It's been said, "Good judgment comes from experience, and experience comes from bad judgment." And so it is with entrepreneurship.
As eighty-five nations on six continents join together for Global Entrepreneurship Week, and millions of young people around the world try their hand at entrepreneurship, it's a good time to explore the inner-workings of a successful entrepreneur. Because by understanding what makes entrepreneurs tick, we can better support this critical component of our economy.
Yesterday, the Kauffman Foundation released a study called "Making of a Successful Entrepreneur" - co-authored by Vivek Wadhwa, Raj Aggarwal, Alex Salkever, and me - that aimed to learn from entrepreneurs themselves what made them successful. We surveyed nearly 550 entrepreneurs about their journey, and the results of the study may surprise you.
There is a common image of entrepreneurs being young renegades that aren't polluted by old ways of thinking. They come into a new industry, with no former biases, and turn it upside down.
While that might be true sometimes, 96% of successful founders we surveyed said that prior work experience turned out to be the most relevant factor to a successful business. This is consistent with a remarkable finding from our previous paper, Anatomy of an Entrepreneur, that discovered the average age that successful entrepreneurs started their current business is 40. Additionally, nearly half (48%) had more than 10 years of experience working for another employer - and three-quarters had at least six years of experience - before heading out on the entrepreneurial path.

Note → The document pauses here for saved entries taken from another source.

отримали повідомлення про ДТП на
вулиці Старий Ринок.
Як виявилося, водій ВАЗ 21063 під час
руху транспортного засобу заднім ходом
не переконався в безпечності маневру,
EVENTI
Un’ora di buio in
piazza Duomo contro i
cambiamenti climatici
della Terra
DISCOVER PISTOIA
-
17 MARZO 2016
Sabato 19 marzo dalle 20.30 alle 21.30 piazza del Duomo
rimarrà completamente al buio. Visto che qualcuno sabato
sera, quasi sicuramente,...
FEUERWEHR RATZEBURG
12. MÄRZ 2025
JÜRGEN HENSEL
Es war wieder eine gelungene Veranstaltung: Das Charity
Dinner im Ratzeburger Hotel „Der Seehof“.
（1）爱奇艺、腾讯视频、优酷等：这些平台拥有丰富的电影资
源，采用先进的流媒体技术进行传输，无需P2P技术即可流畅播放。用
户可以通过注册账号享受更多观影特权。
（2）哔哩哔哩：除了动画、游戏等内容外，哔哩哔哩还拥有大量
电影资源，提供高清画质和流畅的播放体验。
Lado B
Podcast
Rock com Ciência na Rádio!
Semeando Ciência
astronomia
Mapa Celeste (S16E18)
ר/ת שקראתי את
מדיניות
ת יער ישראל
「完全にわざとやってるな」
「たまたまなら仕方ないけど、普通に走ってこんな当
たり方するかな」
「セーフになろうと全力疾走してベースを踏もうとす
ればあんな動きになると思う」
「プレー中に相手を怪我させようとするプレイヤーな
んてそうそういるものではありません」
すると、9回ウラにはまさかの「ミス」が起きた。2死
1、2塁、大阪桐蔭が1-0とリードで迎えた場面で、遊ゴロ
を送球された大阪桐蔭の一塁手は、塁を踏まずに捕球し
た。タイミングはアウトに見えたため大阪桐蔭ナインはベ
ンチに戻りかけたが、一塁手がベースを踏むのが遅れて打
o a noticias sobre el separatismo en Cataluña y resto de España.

Further, learning from past successes and failures were important to most respondents. In fact, a full 40% of founders embraced learning from failure as "extremely important" to their eventual success in business. So in reality, success may come not from rejecting experience, but from building on deep understanding and know-how, and using that unique knowledge to determine a new way to approach a prevalent problem.
However, most entrepreneurs do not credit all of their success to their flawless insight or unparalleled intellect. Rather, 73% of entrepreneurs cited good fortune as an important success factor. So, don't believe an entrepreneur who gives you impression that his or her success was purely due to smarts!
Also important were management teams, professional networks, and university education. (In our previous paper, we found that a surprising 95% of successful company founders had at least a bachelor's degree.)
So, people do matter. But surprisingly, so does God. Many respondents wrote in that faith or God was also important to them in their challenging quest.
The survey also explored many other aspects of the entrepreneurial journey, including financing. Despite the myth that most successful entrepreneurs raise venture capital to launch their businesses, only 11% of respondents said they did so. Meanwhile, 70% of them said personal savings was the main source of funding for their first business, which is more than four times the number of any other type of financing.
However, founders had more than twice as much success raising VC funding in subsequent ventures, implying that venture capitalists also recognize the value of experience. Of those that did receive venture financing, 96% considered it important to their success.
Maybe Louis Pasteur got it right when he said, "Luck favors a prepared mind." And the moral of the story? It's never too late, and you're never too experienced, to become an entrepreneur. A few gray hairs might be to your advantage.
Krisztina "Z" Holly is vice provost for innovation and executive director of the USC Stevens Institute for Innovation at the University of Southern California. She is an entrepreneur, engineer, and the former founding executive director at the MIT Deshpande Center for Technological Innovation.